LONDON (Reuters) - Britain is working with its European partners to help ease the impact of banking restrictions on trade with Iran, Business Secretary Sajid Javid said on Wednesday, adding that the UK had signed a deal to simplify the financing of exports.
International sanctions, including banking restrictions, imposed against Iran ended in January under a deal with world powers in which Tehran agreed to curb its nuclear program.
But U.S. measures including a ban on dollar trading and a freeze on U.S. banks engaging in trade remain in place. This has left non-U.S. banks and insurers wary of processing transactions with Iran, fearing they may still fall foul of the existing measures and a lack of clarity on what they are able to do.
Javid told the FT Iran conference in London that issues around cash and credit were “quite significant” but that Britain was working with other European nations and the banking industry to try to tackle them or provide clarity on how the guidelines work.
“For many firms it’s not actually clear what you can or cannot do according to, let’s say, U.S. rules. That’s why one of the things that as a minimum has to be done quite quickly is to bring some clarity,” he said.
Britain’s trade envoy to Iran, former finance minister Norman Lamont, outlined the scale of the problem, saying he had struggled to get bank chiefs in London to meet with a recent delegation from the Iranian central bank.
“Terrified, they were,” he said. “European banks, very much so the British banks, are very frightened of falling foul of what I would call the extra-territorial reach of American law.”
Lamont added that he was talking to British banks continuously.
“The government are doing all they can to clarify this issue to find out what exactly what the banks’ concerns are,” he said.
Britain’s export agency and its Iranian counterpart signed a memorandum of understanding on Wednesday, Javid said.
The deal will see UK Export Finance and the Export Guarantee Fund of Iran, the Iranian state-owned credit insurance company, work together to identify opportunities for trade in capital goods, equipment and services, Britain’s business ministry said.

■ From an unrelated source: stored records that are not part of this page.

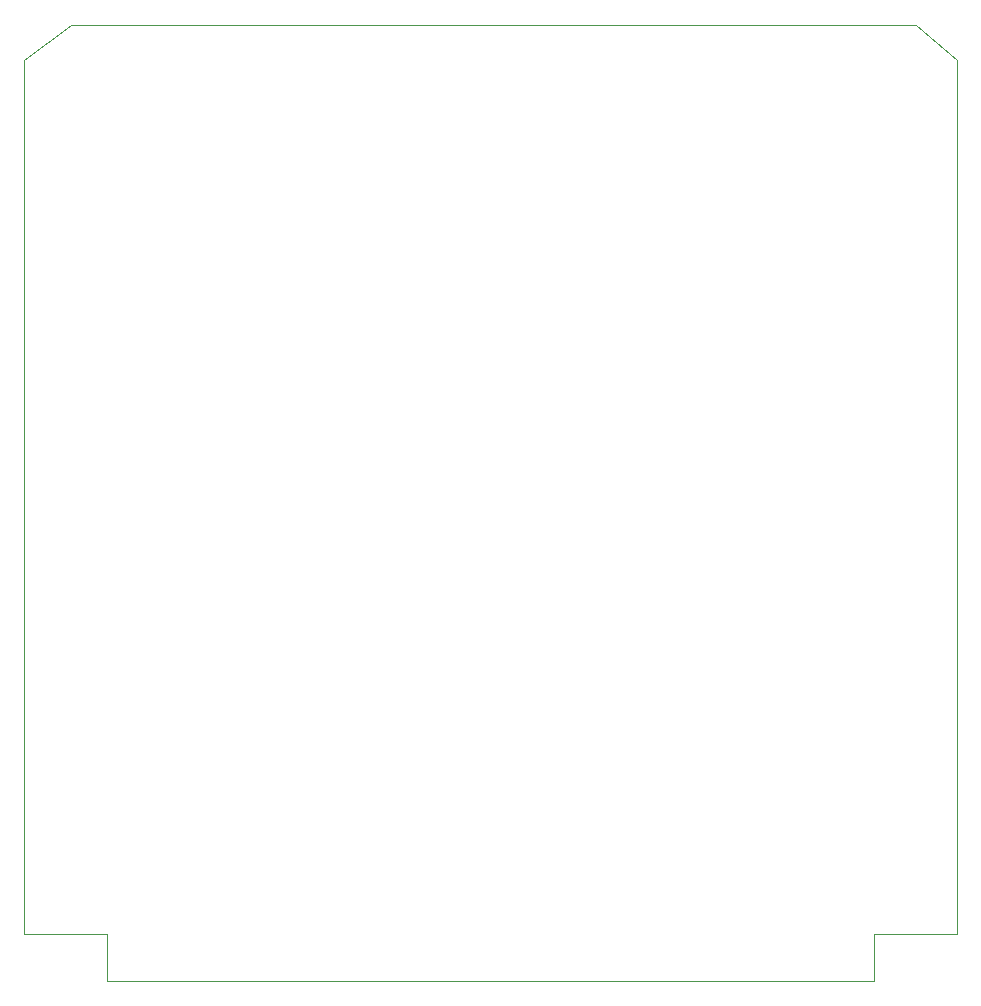
<source format=gm1>
G04 #@! TF.GenerationSoftware,KiCad,Pcbnew,7.0.5*
G04 #@! TF.CreationDate,2023-07-24T06:03:43-06:00*
G04 #@! TF.ProjectId,BIRDS-X-PCB,42495244-532d-4582-9d50-43422e6b6963,rev?*
G04 #@! TF.SameCoordinates,Original*
G04 #@! TF.FileFunction,Profile,NP*
%FSLAX46Y46*%
G04 Gerber Fmt 4.6, Leading zero omitted, Abs format (unit mm)*
G04 Created by KiCad (PCBNEW 7.0.5) date 2023-07-24 06:03:43*
%MOMM*%
%LPD*%
G01*
G04 APERTURE LIST*
G04 #@! TA.AperFunction,Profile*
%ADD10C,0.100000*%
G04 #@! TD*
G04 APERTURE END LIST*
D10*
X122000000Y-131000000D02*
X57000000Y-131000000D01*
X129000000Y-127000000D02*
X122000000Y-127000000D01*
X125500000Y-50000000D02*
X129000000Y-53000000D01*
X50000000Y-53000000D02*
X54000000Y-50000000D01*
X54000000Y-50000000D02*
X125500000Y-50000000D01*
X57000000Y-131000000D02*
X57000000Y-127000000D01*
X57000000Y-127000000D02*
X50000000Y-127000000D01*
X50000000Y-93500000D02*
X50000000Y-53000000D01*
X129000000Y-53000000D02*
X129000000Y-127000000D01*
X50000000Y-127000000D02*
X50000000Y-93500000D01*
X122000000Y-127000000D02*
X122000000Y-131000000D01*
M02*

</source>
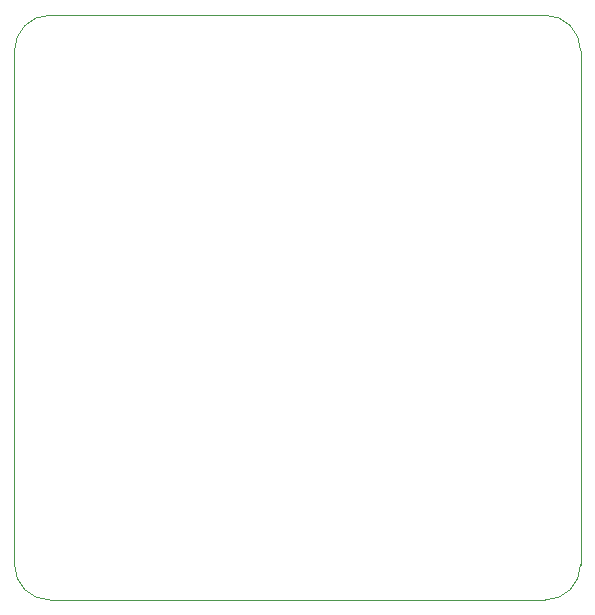
<source format=gbr>
%TF.GenerationSoftware,KiCad,Pcbnew,7.0.1*%
%TF.CreationDate,2023-09-17T13:04:26+09:00*%
%TF.ProjectId,remote emergency switch,72656d6f-7465-4206-956d-657267656e63,rev?*%
%TF.SameCoordinates,Original*%
%TF.FileFunction,Profile,NP*%
%FSLAX46Y46*%
G04 Gerber Fmt 4.6, Leading zero omitted, Abs format (unit mm)*
G04 Created by KiCad (PCBNEW 7.0.1) date 2023-09-17 13:04:26*
%MOMM*%
%LPD*%
G01*
G04 APERTURE LIST*
%TA.AperFunction,Profile*%
%ADD10C,0.050000*%
%TD*%
G04 APERTURE END LIST*
D10*
X169466100Y-80243600D02*
X127540000Y-80243600D01*
X172466100Y-83243600D02*
G75*
G03*
X169466100Y-80243600I-3000000J0D01*
G01*
X124536100Y-83243600D02*
X124536100Y-126763600D01*
X127536100Y-129763600D02*
X169466100Y-129763600D01*
X127536100Y-80243600D02*
G75*
G03*
X124536100Y-83243600I0J-3000000D01*
G01*
X172466100Y-126763600D02*
X172466100Y-83243600D01*
X124536100Y-126763600D02*
G75*
G03*
X127536100Y-129763600I3000000J0D01*
G01*
X169466100Y-129763600D02*
G75*
G03*
X172466100Y-126763600I0J3000000D01*
G01*
M02*

</source>
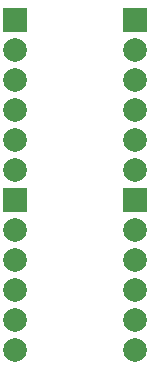
<source format=gbs>
G04*
G04 #@! TF.GenerationSoftware,Altium Limited,Altium Designer,21.2.2 (38)*
G04*
G04 Layer_Color=16711935*
%FSAX44Y44*%
%MOMM*%
G71*
G04*
G04 #@! TF.SameCoordinates,B3D4D19D-0097-4332-AE52-39C81B215F30*
G04*
G04*
G04 #@! TF.FilePolarity,Negative*
G04*
G01*
G75*
%ADD14C,2.0032*%
%ADD15R,2.0032X2.0032*%
D14*
X00374650Y00425450D02*
D03*
Y00450850D02*
D03*
X00374650Y00476250D02*
D03*
X00374650Y00527050D02*
D03*
X00374650Y00501650D02*
D03*
X00374650Y00273050D02*
D03*
Y00298450D02*
D03*
X00374650Y00323850D02*
D03*
X00374650Y00374650D02*
D03*
X00374650Y00349250D02*
D03*
X00273050Y00425450D02*
D03*
X00273050Y00450850D02*
D03*
X00273050Y00476250D02*
D03*
X00273050Y00527050D02*
D03*
Y00501650D02*
D03*
X00273050Y00273050D02*
D03*
Y00298450D02*
D03*
X00273050Y00323850D02*
D03*
X00273050Y00374650D02*
D03*
X00273050Y00349250D02*
D03*
D15*
X00374650Y00552450D02*
D03*
Y00400050D02*
D03*
X00273050Y00552450D02*
D03*
X00273050Y00400050D02*
D03*
M02*

</source>
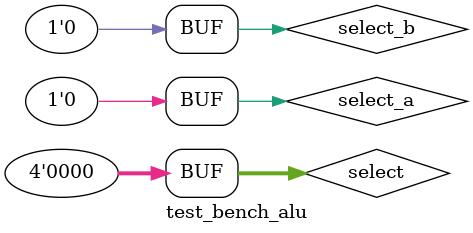
<source format=v>
`timescale 1ns / 1ps


module test_bench_alu;

	// Inputs
	reg [3:0] select;
	reg  select_a;
	reg  select_b;

	// Outputs
	wire [7:0] out_put;
	wire carry_flag;

	// Instantiate the Unit Under Test (UUT)
	ALU uut (
		.select(select), 
		.select_a(select_a), 
		.select_b(select_b), 
		.out_put(out_put), 
		.carry_flag(carry_flag)
	);

	initial begin
		// Initialize Inputs
		select = 0;
		select_a = 0;
		select_b = 0;

		// Wait 100 ns for global reset to finish
		#10 select_a = 1;
		#5 select_a = 0;
		#5 select_b = 1;
      #5 select_b = 0;  
		// Add stimulus here

	end
      
endmodule


</source>
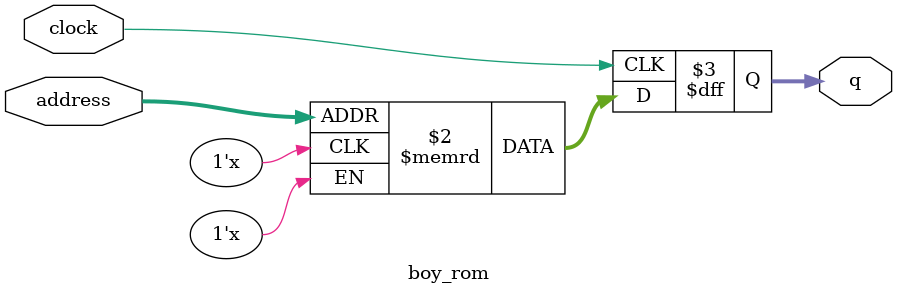
<source format=sv>
module boy_rom (
	input logic clock,
	input logic [9:0] address,
	output logic [3:0] q
);

logic [3:0] memory [0:799] /* synthesis ram_init_file = "./boy/boy.COE" */;

always_ff @ (posedge clock) begin
	q <= memory[address];
end

endmodule

</source>
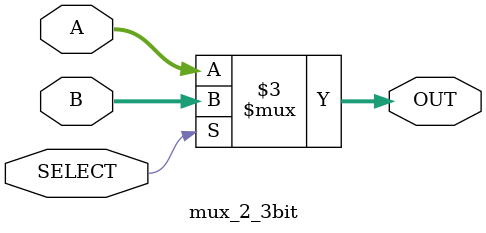
<source format=sv>
module mux_2(   input logic SELECT,
                input logic [15:0] A,B,
                output logic [15:0] OUT );

    always_comb
    begin
        if (SELECT)
            OUT = B;
        else
            OUT = A;
    end

endmodule

module mux_3(   input  logic [1:0]  SELECT,
                input  logic [15:0] A,B,C,
                output logic [15:0] OUT     );

    always_comb
    begin
        case (SELECT)
            2'b00 : OUT = A;
            2'b01 : OUT = B;
            default : OUT = C;
        endcase
    end 
    
endmodule

module mux_4(   input  logic [1:0]  SELECT,
                input  logic [15:0] A,B,C,D,
                output logic [15:0] OUT     );

    always_comb
    begin
        case (SELECT)
            2'b00 : OUT = A;
            2'b01 : OUT = B;
            2'b10 : OUT = C;
            2'b11 : OUT = D;
        endcase
    end
    
endmodule

module mux_2_3bit(  input logic SELECT,
                            input logic  [2:0] A,B,
                            output logic [2:0] OUT );

    always_comb
    begin
        if (SELECT)
            OUT = B;
        else
            OUT = A;
    end

endmodule
</source>
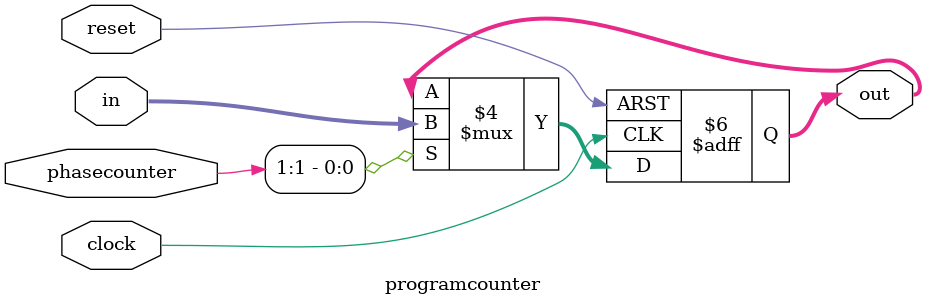
<source format=v>
module programcounter (
	input clock,
	input reset,
	input [15:0] in,
	input [4:0] phasecounter,
	output reg [15:0] out
);

	always @(posedge clock or negedge reset) begin
		if (reset == 1'b0) begin
			out <= 16'b0;
		end else if(phasecounter[1] == 1'b1) begin
			out <= in;
		end
	end
endmodule
</source>
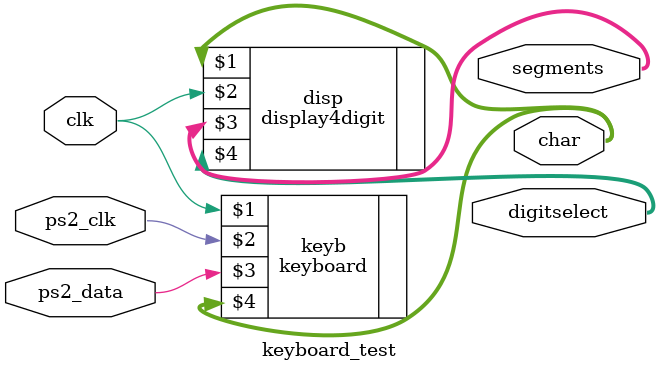
<source format=v>
module keyboard_test(
	input clk,
	input ps2_data,
	input ps2_clk,
	output [15:0] char,
	output [7:0] segments,
   output [3:0] digitselect
   );
 
	keyboard keyb(clk, ps2_clk, ps2_data, char);
   
	display4digit disp(char, clk, segments, digitselect);

endmodule


</source>
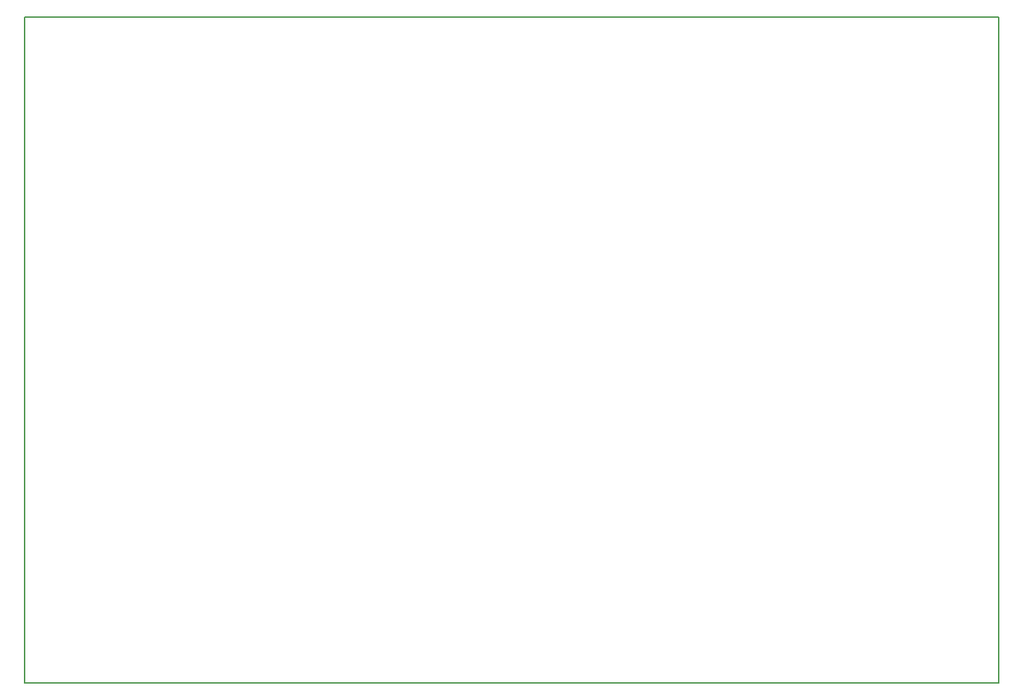
<source format=gbr>
%FSLAX24Y24*%
%MOIN*%
G04 EasyPC Gerber Version 16.0.4 Build 3240 *
%ADD78C,0.00500*%
X0Y0D02*
D02*
D78*
X1630Y283D02*
X49130D01*
Y32783*
X1630*
Y283*
X0Y0D02*
M02*

</source>
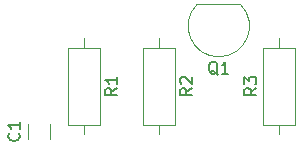
<source format=gbr>
G04 #@! TF.GenerationSoftware,KiCad,Pcbnew,(5.1.4)-1*
G04 #@! TF.CreationDate,2019-10-01T17:45:58-03:00*
G04 #@! TF.ProjectId,exemplo_curso,6578656d-706c-46f5-9f63-7572736f2e6b,rev?*
G04 #@! TF.SameCoordinates,Original*
G04 #@! TF.FileFunction,Legend,Top*
G04 #@! TF.FilePolarity,Positive*
%FSLAX46Y46*%
G04 Gerber Fmt 4.6, Leading zero omitted, Abs format (unit mm)*
G04 Created by KiCad (PCBNEW (5.1.4)-1) date 2019-10-01 17:45:58*
%MOMM*%
%LPD*%
G04 APERTURE LIST*
%ADD10C,0.120000*%
%ADD11C,0.150000*%
G04 APERTURE END LIST*
D10*
X146050000Y-77700000D02*
X146050000Y-76930000D01*
X146050000Y-69620000D02*
X146050000Y-70390000D01*
X147420000Y-76930000D02*
X147420000Y-70390000D01*
X144680000Y-76930000D02*
X147420000Y-76930000D01*
X144680000Y-70390000D02*
X144680000Y-76930000D01*
X147420000Y-70390000D02*
X144680000Y-70390000D01*
X156210000Y-69620000D02*
X156210000Y-70390000D01*
X156210000Y-77700000D02*
X156210000Y-76930000D01*
X154840000Y-70390000D02*
X154840000Y-76930000D01*
X157580000Y-70390000D02*
X154840000Y-70390000D01*
X157580000Y-76930000D02*
X157580000Y-70390000D01*
X154840000Y-76930000D02*
X157580000Y-76930000D01*
X139700000Y-77700000D02*
X139700000Y-76930000D01*
X139700000Y-69620000D02*
X139700000Y-70390000D01*
X141070000Y-76930000D02*
X141070000Y-70390000D01*
X138330000Y-76930000D02*
X141070000Y-76930000D01*
X138330000Y-70390000D02*
X138330000Y-76930000D01*
X141070000Y-70390000D02*
X138330000Y-70390000D01*
X149291522Y-66741522D02*
G75*
G03X151130000Y-71180000I1838478J-1838478D01*
G01*
X152968478Y-66741522D02*
G75*
G02X151130000Y-71180000I-1838478J-1838478D01*
G01*
X152930000Y-66730000D02*
X149330000Y-66730000D01*
X136810000Y-78119000D02*
X136810000Y-76861000D01*
X134970000Y-78119000D02*
X134970000Y-76861000D01*
D11*
X148872380Y-73826666D02*
X148396190Y-74160000D01*
X148872380Y-74398095D02*
X147872380Y-74398095D01*
X147872380Y-74017142D01*
X147920000Y-73921904D01*
X147967619Y-73874285D01*
X148062857Y-73826666D01*
X148205714Y-73826666D01*
X148300952Y-73874285D01*
X148348571Y-73921904D01*
X148396190Y-74017142D01*
X148396190Y-74398095D01*
X147967619Y-73445714D02*
X147920000Y-73398095D01*
X147872380Y-73302857D01*
X147872380Y-73064761D01*
X147920000Y-72969523D01*
X147967619Y-72921904D01*
X148062857Y-72874285D01*
X148158095Y-72874285D01*
X148300952Y-72921904D01*
X148872380Y-73493333D01*
X148872380Y-72874285D01*
X154292380Y-73826666D02*
X153816190Y-74160000D01*
X154292380Y-74398095D02*
X153292380Y-74398095D01*
X153292380Y-74017142D01*
X153340000Y-73921904D01*
X153387619Y-73874285D01*
X153482857Y-73826666D01*
X153625714Y-73826666D01*
X153720952Y-73874285D01*
X153768571Y-73921904D01*
X153816190Y-74017142D01*
X153816190Y-74398095D01*
X153292380Y-73493333D02*
X153292380Y-72874285D01*
X153673333Y-73207619D01*
X153673333Y-73064761D01*
X153720952Y-72969523D01*
X153768571Y-72921904D01*
X153863809Y-72874285D01*
X154101904Y-72874285D01*
X154197142Y-72921904D01*
X154244761Y-72969523D01*
X154292380Y-73064761D01*
X154292380Y-73350476D01*
X154244761Y-73445714D01*
X154197142Y-73493333D01*
X142522380Y-73826666D02*
X142046190Y-74160000D01*
X142522380Y-74398095D02*
X141522380Y-74398095D01*
X141522380Y-74017142D01*
X141570000Y-73921904D01*
X141617619Y-73874285D01*
X141712857Y-73826666D01*
X141855714Y-73826666D01*
X141950952Y-73874285D01*
X141998571Y-73921904D01*
X142046190Y-74017142D01*
X142046190Y-74398095D01*
X142522380Y-72874285D02*
X142522380Y-73445714D01*
X142522380Y-73160000D02*
X141522380Y-73160000D01*
X141665238Y-73255238D01*
X141760476Y-73350476D01*
X141808095Y-73445714D01*
X151034761Y-72687619D02*
X150939523Y-72640000D01*
X150844285Y-72544761D01*
X150701428Y-72401904D01*
X150606190Y-72354285D01*
X150510952Y-72354285D01*
X150558571Y-72592380D02*
X150463333Y-72544761D01*
X150368095Y-72449523D01*
X150320476Y-72259047D01*
X150320476Y-71925714D01*
X150368095Y-71735238D01*
X150463333Y-71640000D01*
X150558571Y-71592380D01*
X150749047Y-71592380D01*
X150844285Y-71640000D01*
X150939523Y-71735238D01*
X150987142Y-71925714D01*
X150987142Y-72259047D01*
X150939523Y-72449523D01*
X150844285Y-72544761D01*
X150749047Y-72592380D01*
X150558571Y-72592380D01*
X151939523Y-72592380D02*
X151368095Y-72592380D01*
X151653809Y-72592380D02*
X151653809Y-71592380D01*
X151558571Y-71735238D01*
X151463333Y-71830476D01*
X151368095Y-71878095D01*
X134197142Y-77656666D02*
X134244761Y-77704285D01*
X134292380Y-77847142D01*
X134292380Y-77942380D01*
X134244761Y-78085238D01*
X134149523Y-78180476D01*
X134054285Y-78228095D01*
X133863809Y-78275714D01*
X133720952Y-78275714D01*
X133530476Y-78228095D01*
X133435238Y-78180476D01*
X133340000Y-78085238D01*
X133292380Y-77942380D01*
X133292380Y-77847142D01*
X133340000Y-77704285D01*
X133387619Y-77656666D01*
X134292380Y-76704285D02*
X134292380Y-77275714D01*
X134292380Y-76990000D02*
X133292380Y-76990000D01*
X133435238Y-77085238D01*
X133530476Y-77180476D01*
X133578095Y-77275714D01*
M02*

</source>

Other European Union countries including Italy, France and Germany have already struck billions of dollars worth of deals and many within Britain’s business community complain that the country has been slower to respond.
Shrugging aside such concerns, Javid said “It’s never too late”. He added that he would lead a British trade mission to Iran later this year, possibly as early as May.
Javid said membership of the European Union had been helpful in terms of facilitating the removal of sanctions, but added that Britain’s June 23 referendum on whether to remain a member of the 28-nation bloc was not a risk to future trade with Iran.